AsmJit has only one place where a lot of time is spent - bin-packing. It's the least optimized part, which has quadratic complexity (at the moment), which starts to show when you have like hundreds of thousands of virtual registers. There is even a benchmark in AsmJit called `asmjit_bench_regalloc`, which shows that a single function that has 16MB alone, with 65k labels and 200k virtual registers takes 2.2 seconds to generate (and 40ms of that is time to just call `emit()`).

If this function is optimized, or switched to some other implementation when there is tens of thousands of virtual registers, you would get orders of magnitude faster compilation.

But realistically, which query requires tens of megabytes of machine code? These are pathological cases. For example we are talking about 25ms when it comes to a single function having 1MB of machine code, and sub-ms time when you generate tens of KB of machine code.

So from my perspective the ability to generate SIMD code that the CPU would execute fast in inner loops is much more valuable than anything else. Any workload, which is CPU-bound just deserves this. The question is how much the CPU bound the workload is. I would imagine databases like postgres would be more memory-bound if you are processing huge rows and accessing only a very tiny part of each row - that's why columnar databases are so popular, but of course they have different problems.

I worked on one project, which tried to deal with this by using buckets and hashing in a way that there would be 16 buckets, and each column would get into one of these, to make the columns closer to each other, so the query engine needs to load only buckets used in the query. But we are talking about gigabytes of RAW throughput per core in this case.

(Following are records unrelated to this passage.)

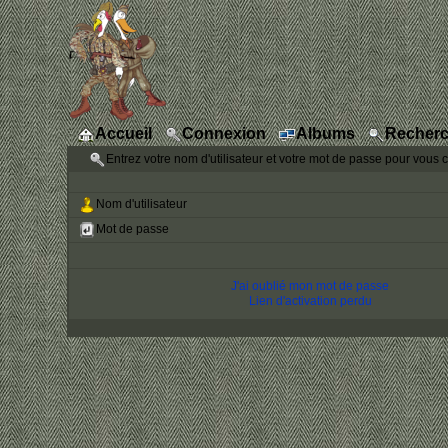
Accueil
Connexion
Albums
Recherc
Entrez votre nom d'utilisateur et votre mot de passe pour vous 
Nom d'utilisateur
Mot de passe
J'ai oublié mon mot de passe
Lien d'activation perdu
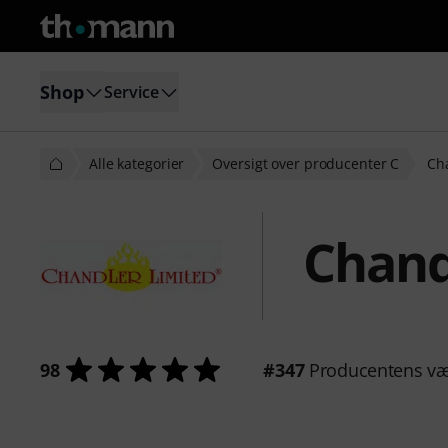
Shop
Service
Alle kategorier
Oversigt over producenter C
Ch
Chand
98
#347
Producentens væ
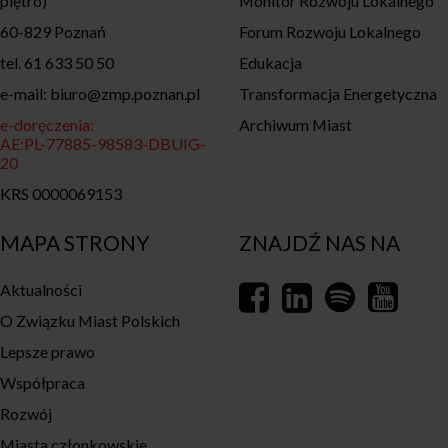
piętro)
Monitor Rozwoju Lokalnego
60-829 Poznań
Forum Rozwoju Lokalnego
tel. 61 633 50 50
Edukacja
e-mail: biuro@zmp.poznan.pl
Transformacja Energetyczna
e-doręczenia:
Archiwum Miast
AE:PL-77885-98583-DBUIG-
20
KRS 0000069153
MAPA STRONY
ZNAJDŹ NAS NA
Aktualności
O Związku Miast Polskich
Lepsze prawo
Współpraca
Rozwój
Miasta członkowskie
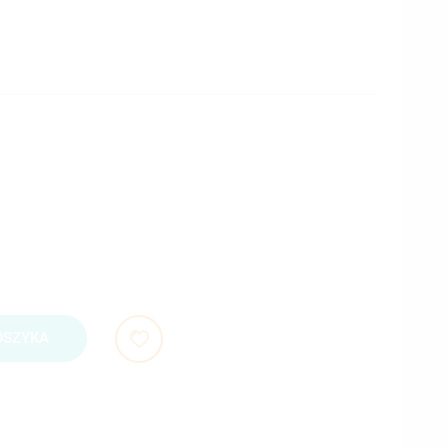
OSZYKA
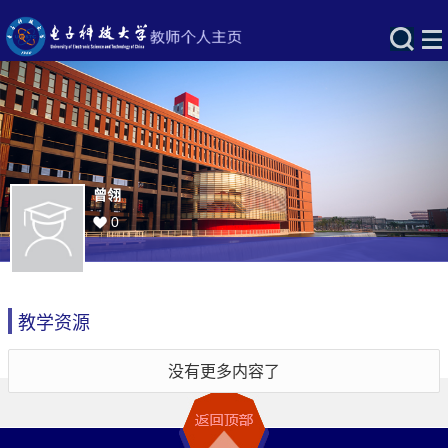
曾翎
0
教学资源
没有更多内容了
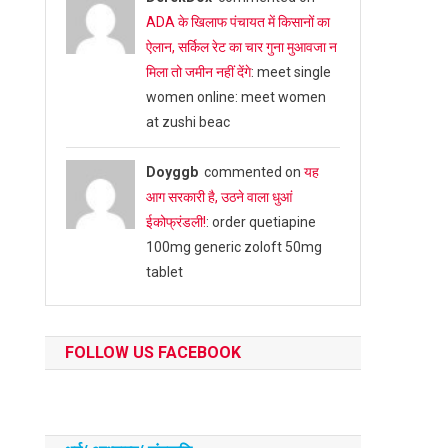
ADA के खिलाफ पंचायत में किसानों का
ऐलान, सर्किल रेट का चार गुना मुआवजा न
मिला तो जमीन नहीं देंगे
: meet single
women online: meet women
at zushi beac
Doyggb
commented on
यह
आग सरकारी है, उठने वाला धुआं
ईकोफ्रंडली!
: order quetiapine
100mg generic zoloft 50mg
tablet
FOLLOW US FACEBOOK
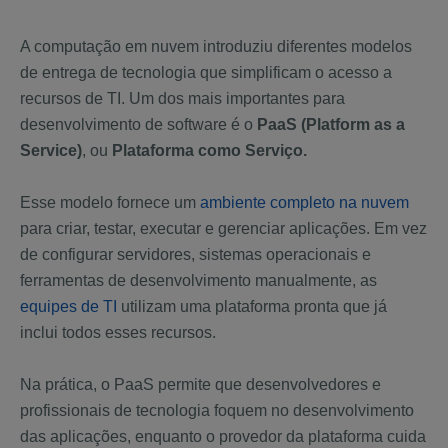
A computação em nuvem introduziu diferentes modelos
de entrega de tecnologia que simplificam o acesso a
recursos de TI. Um dos mais importantes para
desenvolvimento de software é o
PaaS (Platform as a
Service)
, ou
Plataforma como Serviço.
Esse modelo fornece um
ambiente completo na nuvem
para criar, testar, executar e gerenciar aplicações. Em vez
de configurar servidores, sistemas operacionais e
ferramentas de desenvolvimento manualmente, as
equipes de TI
utilizam uma plataforma pronta que já
inclui todos esses recursos.
Na prática, o PaaS permite que desenvolvedores e
profissionais de tecnologia foquem no desenvolvimento
das aplicações, enquanto o provedor da plataforma cuida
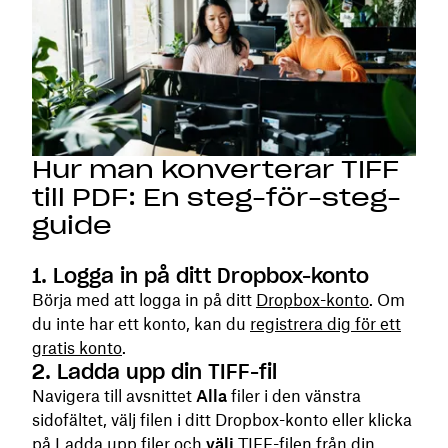
Hur man konverterar TIFF
till PDF: En steg-för-steg-
guide
1. Logga in på ditt Dropbox-konto
Börja med att logga in på ditt
Dropbox-konto
. Om
du inte har ett konto, kan du
registrera dig för ett
gratis konto
.
2. Ladda upp din TIFF-fil
Navigera till avsnittet
Alla
filer i den vänstra
sidofältet, välj filen i ditt Dropbox-konto eller klicka
på Ladda upp filer och
välj
TIFF-filen från din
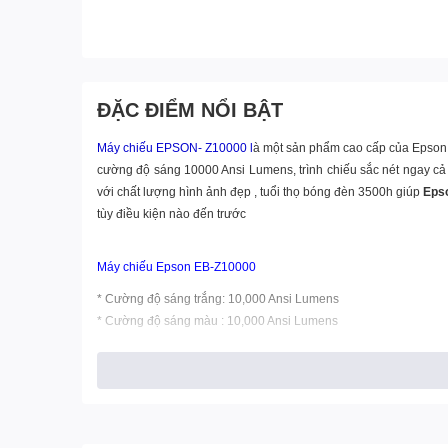
ĐẶC ĐIỂM NỔI BẬT
Máy chiếu EPSON- Z10000
l
à một sản phẩm cao cấp của Epson,
cường độ sáng 10000 Ansi Lumens, trình chiếu sắc nét ngay cả 
với chất lượng hình ảnh đẹp , tuổi thọ bóng đèn 3500h giúp
Eps
tùy điều kiện nào đến trước
Máy chiếu Epson EB-Z10000
* Cường độ sáng trắng: 10,000 Ansi Lumens
* Cường độ sáng màu : 10,000 Ansi Lumens
* Độ phân giải thực: XGA (1,024 x 768)
* Độ tương phản: 5000:1
* Bóng đèn: 340W UHE x 2, tuổi thọ 3,500 giờ
* Cổng HDMI
* Wifi option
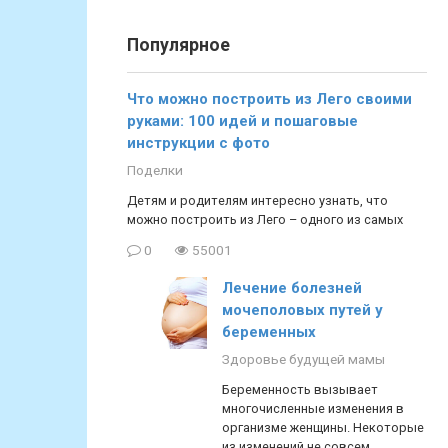
Популярное
Что можно построить из Лего своими
руками: 100 идей и пошаговые
инструкции с фото
Поделки
Детям и родителям интересно узнать, что
можно построить из Лего – одного из самых
0
55001
Лечение болезней
мочеполовых путей у
беременных
Здоровье будущей мамы
Беременность вызывает
многочисленные изменения в
организме женщины. Некоторые
из изменений не совсем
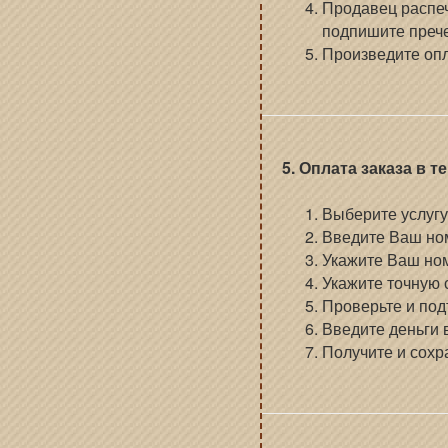
Продавец распеч
подпишите прече
Произведите опл
5. Оплата заказа в 
Выберите услугу 
Введите Ваш ном
Укажите Ваш но
Укажите точную 
Проверьте и по
Введите деньги 
Получите и сохр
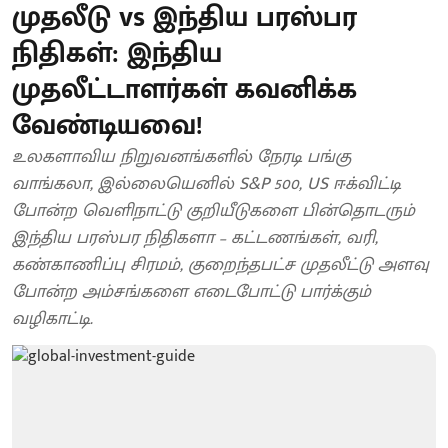
முதலீடு vs இந்திய பரஸ்பர
நிதிகள்: இந்திய
முதலீட்டாளர்கள் கவனிக்க
வேண்டியவை!
உலகளாவிய நிறுவனங்களில் நேரடி பங்கு
வாங்கலா, இல்லையெனில் S&P 500, US ஈக்விட்டி
போன்ற வெளிநாட்டு குறியீடுகளை பின்தொடரும்
இந்திய பரஸ்பர நிதிகளா – கட்டணங்கள், வரி,
கண்காணிப்பு சிரமம், குறைந்தபட்ச முதலீட்டு அளவு
போன்ற அம்சங்களை எடைபோட்டு பார்க்கும்
வழிகாட்டி.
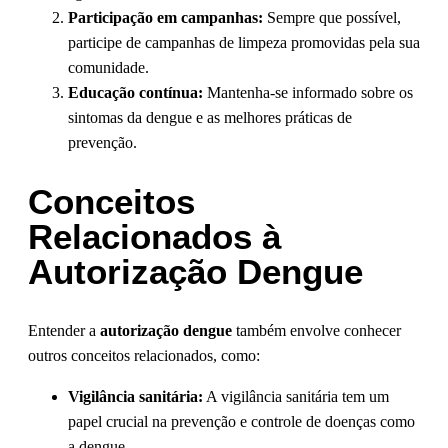
Participação em campanhas:
Sempre que possível,
participe de campanhas de limpeza promovidas pela sua
comunidade.
Educação contínua:
Mantenha-se informado sobre os
sintomas da dengue e as melhores práticas de
prevenção.
Conceitos
Relacionados à
Autorização Dengue
Entender a
autorização dengue
também envolve conhecer
outros conceitos relacionados, como:
Vigilância sanitária:
A vigilância sanitária tem um
papel crucial na prevenção e controle de doenças como
a dengue.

I have a test of 200Kb query that AsmJit takes 7 seconds to compile (that's not too bad both LLVM and MIR take ~20s), while sljit does it in 50ms. 200Kb is a pathological case, but it's not unheard of in the area I'm working on. It's realistic, although a rare case. Last 10-15 years most OLTP workloads became CPU bound, because active datasets of most real databases fully fit in memory. There are exceptions, of course.

That's interesting - 200kB should not be a big deal for it - maybe it uses something that I usually don't, like many function calls, or insane number of branches, etc... I would be interested in that case, but I'm not sure whether I would be able to blindly improve AsmJit without a comprehensive test.

Definitely good to know though. When it comes to low-latency compilation my personal goal is to make it even faster when generating small functions.